Para Nietzsche (que mira al siglo XX y al XXI desde el XIX), la relación de conflicto entre los desencantados y la realidad del momento sólo puede pasar por el acto de crear: apreciar o construir algo original es una celebración, dice Nietzsche, no sólo del momento en que ocurre, sino de toda la eternidad.

Los autores marginales que buscaron un “reencantamiento”

Narcisismo, desencantamiento del mundo (no confundir con “desencanto”), dolor ante la comprensión de los horrores del momento histórico y el vacío de comprobar la debilidad de las posturas religiosas e idealistas (si Dios ha muerto, el nacionalismo, el comunismo o el nacionalsocialismo son engendros de algo ya inerte desde el origen). En esta primera mitad del siglo XX, algunos de los más lúcidos asumirán un rol cotidiano bajo, mediocre, irrelevante.

Algunos de estos seres apocados en su aspecto físico y proyección pública (cuando llegan a tenerla), comparten inquietudes y, en la soledad de sus cuartuchos —acabada la jornada en un despacho de segunda en una ciudad de segunda, o en algún destartalado departamento universitario—, librarán la batalla más titánica de su época: definir nuevas expresiones de la relación entre sujeto y objeto, observador y observado; describir la situación del hombre contemporáneo entre la tierra baldía arrasada por los idealismos; situar a la expresión artística a la altura de los descubrimientos en física (relatividad general y física de partículas).

En el terreno de la literatura, los argonautas del desencantamiento de inicios del siglo XX combinarán su vida pública anodina con una oculta tarea titánica. Si recurrimos a la tríada, como hemos hecho con la filosofía pre-existencialista, podemos hablar del viaje de descubrimiento de Fernando Pessoa, Rainer Maria Rilke y Franz Kafka.

Cada uno de ellos describirá el nuevo estado de complejidad (reflexionando sobre una conciencia fluida y casi siempre vacía y egoísta, obsesión por la muerte y la transitoriedad, relación cercana con el trauma psíquico y la locura…) en obras imposibles que sólo aparecerán como magnánimas cuando sus creadores hayan muerto. El “reencantamiento” será sólo posible en la obra, la creación, el legado, que tomará vida en las manos de cada lector. La afirmación nietzscheana, si ha durado un instante, habrá alcanzado la única eternidad posible.

**Material proporcionado**
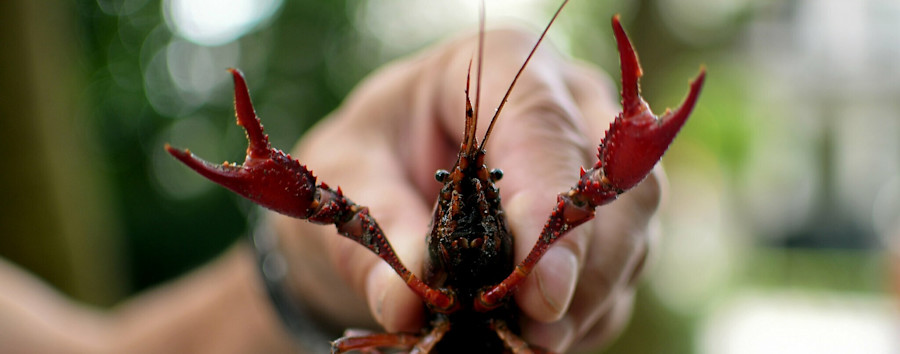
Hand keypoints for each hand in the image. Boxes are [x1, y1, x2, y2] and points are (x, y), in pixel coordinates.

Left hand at [271, 29, 660, 351]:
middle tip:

**Tarea propuesta**
Reproduce sin cambios el tramo del fragmento fuente que abarca desde "Los autores marginales" hasta "bajo, mediocre, irrelevante.", con ambos extremos incluidos.

**Solución propuesta**
Los autores marginales que buscaron un “reencantamiento”

Narcisismo, desencantamiento del mundo (no confundir con “desencanto”), dolor ante la comprensión de los horrores del momento histórico y el vacío de comprobar la debilidad de las posturas religiosas e idealistas (si Dios ha muerto, el nacionalismo, el comunismo o el nacionalsocialismo son engendros de algo ya inerte desde el origen). En esta primera mitad del siglo XX, algunos de los más lúcidos asumirán un rol cotidiano bajo, mediocre, irrelevante.